Video, animation and sound
In these cases it is likely harder to include and check metadata information. This will strongly rely on the software being used for edition of the video or audio. The final file format may also be determinant, since it could or not support that extra information. I cannot get into details, not being an expert and in any case they would be rather specialised. Those among you who are used to prepare this kind of media will surely be able to investigate the documentation and the options of your particular software in search for the way to add metadata.

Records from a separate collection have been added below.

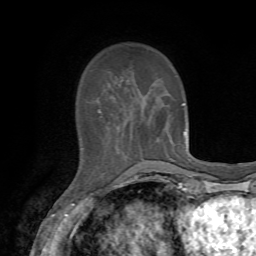
Breast MRI, one axial slice. Slice 17 of 72 in the series (ordered by position). Cropped to one breast. Dynamic contrast-enhanced series, time point 2 of 7 at this slice position (early post-contrast). 1.5 T. TE 4.2 ms, TR 8.7 ms. 2.2 mm slice thickness. 256 × 256 image matrix. Female patient.
Outlined on this slice (semi-automatic segmentation, software-assisted and operator-edited):
- enhancing-tissue mask used for the functional tumour volume (all voxels passing the contrast-enhancement thresholds inside the analysis volume; usually the tumour): bounding box [x1, y1, x2, y2] px = [98, 110, 185, 132]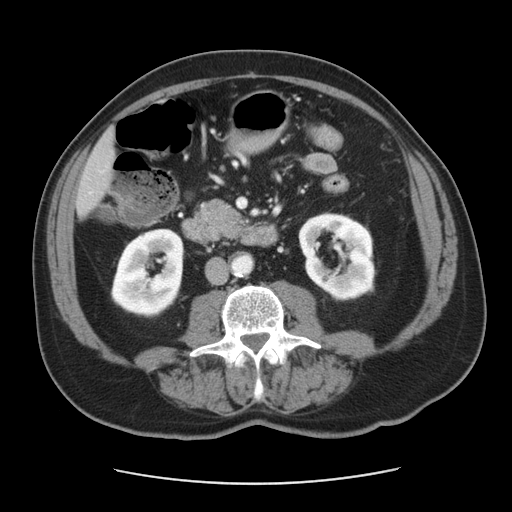
Contrast-enhanced abdominal CT, one axial slice. Position 12 of 42 along the scan axis. 120 kVp. Soft-tissue window (W 400 / L 40 HU). 5 mm slice thickness. 512 × 512 image matrix, field of view 370 × 370 mm. Case-level facts recorded for this patient, not image findings: patient: male, age 63 years at operation; diagnosis: colorectal cancer liver metastases, imaged before liver resection; multiple liver metastases: yes; largest metastasis: 0.5 cm.
Annotated regions visible in this slice (expert manual segmentation):
- liver: bounding box <77,134,113,214> (left, top, right, bottom; pixels)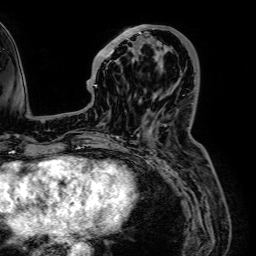
Breast MRI (dynamic contrast-enhanced), one axial slice; position 22 of 64 along the scan axis; cropped to one breast; dynamic contrast-enhanced series, time point 2 of 7 at this slice position (early post-contrast); 1.5 T; TE 2.6 ms, TR 5.2 ms; 2.5 mm slice thickness; 256 × 256 image matrix, field of view 230 × 230 mm. Female patient.
Annotated regions visible in this slice (semi-automatically segmented with operator editing):
- enhancing-tissue mask used for the functional tumour volume (all voxels passing the contrast-enhancement thresholds inside the analysis volume; usually the tumour): box from (x=94, y=25) to (x=157, y=86) px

An added source of trouble is visibility of the metadata to users: even though the video or audio file may include those metadata, it is more unlikely that the player will be able to display them. An additional solution, maybe somewhat home-made
, but particularly relevant since we are interested on manifesting authorship and licence, is to include such information within the contents of the video or audio recording. Well, I shall retract, it is not so much home-made: Commercial videos most often include the credits both at the beginning and the end of the movie! Following this idea, when we edit the video we can add a brief screen (or better, leave it fixed at the end) with the identity of authors and the licence of use.10
As an additional choice, some internet sites dedicated to storage and sharing of audiovisual resources have their own systems for tagging
the materials and including declaration of licence. This means that even though your video or image may not embed the information –or it does but it is invisible to the user–, when accessing it in the service provider website this will display the information you added while uploading, by filling-in those tags. In the case of licences, it is frequent to find a pre-made list of them; then you don`t need to write all the terminology, but just pick your preferred one from the list. As one further consequence of this sorting system, it is often possible for users to search materials in the repository according to the type of licence they have.
I will finish with the wish that this presentation has been interesting, inspiring and enjoyable to you, and with the challenge that, between marking exams, you will find some gaps to go over your materials and add to them that "hidden treasure" of authorship, licence... metadata!